24 Nov

Las ayudas más sociales

Hace unos pocos años si a muchos de nosotros/as nos hubiesen preguntado qué son las ayudas sociales no hubiéramos podido contestar, por no tener la consciencia de a qué se estaban refiriendo con ese concepto. Ahora la realidad es otra. No hay día que en los medios de comunicación o hasta en las conversaciones de ascensor aparezcan esos términos que tienen una importancia vital para muchas personas de nuestro alrededor. Las ayudas sociales.

¿Pero qué son estas ayudas sociales? En primer lugar, dicho de una manera clara y directa serían las ayudas que por parte de las administraciones públicas conceden a los colectivos de individuos más vulnerables o con riesgo de exclusión social. Mencionar que por desgracia las instituciones llevan unos años en que las partidas económicas, dentro de sus presupuestos, destinadas a esas ayudas sociales aumentan cada año. Antes, las mayores inversiones eran para infraestructuras y obra civil. Se ha producido un cambio que viene dado por la crisis económica y los recortes que se han producido desde los ejecutivos centrales.

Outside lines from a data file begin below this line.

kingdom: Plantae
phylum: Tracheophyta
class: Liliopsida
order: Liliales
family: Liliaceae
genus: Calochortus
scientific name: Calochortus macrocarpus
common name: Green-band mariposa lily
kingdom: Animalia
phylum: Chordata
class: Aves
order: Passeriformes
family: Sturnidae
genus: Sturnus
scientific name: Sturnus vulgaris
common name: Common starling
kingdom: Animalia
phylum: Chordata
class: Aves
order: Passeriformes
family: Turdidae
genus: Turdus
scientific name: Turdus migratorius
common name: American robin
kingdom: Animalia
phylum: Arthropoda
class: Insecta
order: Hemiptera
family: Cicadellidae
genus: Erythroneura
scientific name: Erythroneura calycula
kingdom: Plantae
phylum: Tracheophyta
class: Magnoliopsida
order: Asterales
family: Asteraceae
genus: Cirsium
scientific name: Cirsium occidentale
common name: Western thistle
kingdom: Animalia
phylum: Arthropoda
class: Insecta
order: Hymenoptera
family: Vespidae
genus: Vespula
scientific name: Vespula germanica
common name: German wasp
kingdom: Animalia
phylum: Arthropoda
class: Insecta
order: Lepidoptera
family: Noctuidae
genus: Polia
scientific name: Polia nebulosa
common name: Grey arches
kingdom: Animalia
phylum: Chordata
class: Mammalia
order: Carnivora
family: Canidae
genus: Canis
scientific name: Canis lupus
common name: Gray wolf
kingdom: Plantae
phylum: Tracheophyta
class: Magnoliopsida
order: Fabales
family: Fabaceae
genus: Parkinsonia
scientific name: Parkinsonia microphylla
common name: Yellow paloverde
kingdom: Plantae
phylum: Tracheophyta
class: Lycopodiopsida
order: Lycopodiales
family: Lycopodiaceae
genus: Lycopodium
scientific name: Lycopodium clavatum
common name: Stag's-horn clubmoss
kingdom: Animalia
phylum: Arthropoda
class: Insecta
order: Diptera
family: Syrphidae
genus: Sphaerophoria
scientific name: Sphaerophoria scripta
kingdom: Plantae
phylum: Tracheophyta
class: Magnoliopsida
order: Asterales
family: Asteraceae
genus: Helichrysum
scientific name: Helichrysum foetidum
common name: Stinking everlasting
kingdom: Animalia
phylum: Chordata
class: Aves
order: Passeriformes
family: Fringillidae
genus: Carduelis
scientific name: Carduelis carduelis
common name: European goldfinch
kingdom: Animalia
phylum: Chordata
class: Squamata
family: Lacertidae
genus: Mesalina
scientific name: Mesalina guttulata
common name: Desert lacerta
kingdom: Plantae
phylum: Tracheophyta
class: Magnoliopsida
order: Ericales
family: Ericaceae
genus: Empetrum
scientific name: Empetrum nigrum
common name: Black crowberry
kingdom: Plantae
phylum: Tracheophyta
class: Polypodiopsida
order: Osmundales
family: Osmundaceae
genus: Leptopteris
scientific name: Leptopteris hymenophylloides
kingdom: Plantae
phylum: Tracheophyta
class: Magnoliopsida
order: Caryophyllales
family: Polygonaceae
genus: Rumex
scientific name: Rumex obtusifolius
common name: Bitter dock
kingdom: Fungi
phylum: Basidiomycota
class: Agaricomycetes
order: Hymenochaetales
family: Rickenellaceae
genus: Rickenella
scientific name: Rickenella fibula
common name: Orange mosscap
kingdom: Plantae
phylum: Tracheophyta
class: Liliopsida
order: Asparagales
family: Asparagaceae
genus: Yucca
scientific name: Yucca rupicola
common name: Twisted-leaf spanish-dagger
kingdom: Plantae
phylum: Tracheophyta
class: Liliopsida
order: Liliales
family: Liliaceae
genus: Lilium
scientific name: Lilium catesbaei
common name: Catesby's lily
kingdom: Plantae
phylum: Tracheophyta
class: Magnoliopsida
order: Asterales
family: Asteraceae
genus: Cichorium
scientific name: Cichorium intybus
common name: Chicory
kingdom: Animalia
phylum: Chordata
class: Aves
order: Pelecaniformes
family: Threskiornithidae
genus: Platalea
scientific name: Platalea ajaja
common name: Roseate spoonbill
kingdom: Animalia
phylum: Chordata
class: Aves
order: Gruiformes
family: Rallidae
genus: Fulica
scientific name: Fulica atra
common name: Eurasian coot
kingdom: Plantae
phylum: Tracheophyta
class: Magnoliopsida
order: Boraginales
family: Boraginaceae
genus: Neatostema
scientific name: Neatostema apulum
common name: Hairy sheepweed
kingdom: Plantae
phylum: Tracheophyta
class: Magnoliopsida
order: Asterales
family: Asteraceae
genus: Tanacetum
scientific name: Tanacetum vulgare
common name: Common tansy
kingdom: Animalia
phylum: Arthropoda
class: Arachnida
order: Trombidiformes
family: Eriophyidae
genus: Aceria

Destacar que Euskadi fue pionera en conceder estas ayudas a las personas más necesitadas. Fue el Lehendakari Ardanza y su gobierno el que implantó la Renta de Garantía de Ingresos, la famosa RGI. Eso fue en la década de los noventa del siglo pasado. En aquellos momentos ya se veía que muchos ciudadanos/as lo estaban pasando muy mal para subsistir en el día a día. La RGI fue un apoyo vital para poder seguir viviendo de una manera más digna.

Expertos en este tema de servicios sociales los definen como el cuarto pilar dentro del estado del bienestar. Los otros tres restantes serían las pensiones, la educación y la sanidad. Círculos intocables para lograr una sociedad más igualitaria y equitativa.

No me gustaría terminar esta atalaya sin hacer mención a casos aislados, pero graves, de personas que sin ningún rubor han engañado a las instituciones que conceden esos beneficios sociales. No nos tiene que temblar el pulso para denunciar esos desmanes, pero también hay que separar claramente a esos defraudadores del grueso de las personas que solicitan esos servicios de una manera honrada y justa, porque no tienen más remedio que hacerlo. Es cuestión de supervivencia.

Por lo tanto, hay que apoyar a las administraciones -ayuntamientos, diputaciones y Gobierno Vasco- para que sigan siendo el referente de muchos ciudadanos/as que no pueden vivir sin esas prestaciones. Ojalá llegue el día que esas ayudas sociales nos parezcan una cosa del pasado y la mayoría de las personas puedan vivir de forma honrada y digna. Es un deseo que entre todos/as lo podemos ir consiguiendo. Queda camino por hacer pero con voluntad y trabajo lo lograremos.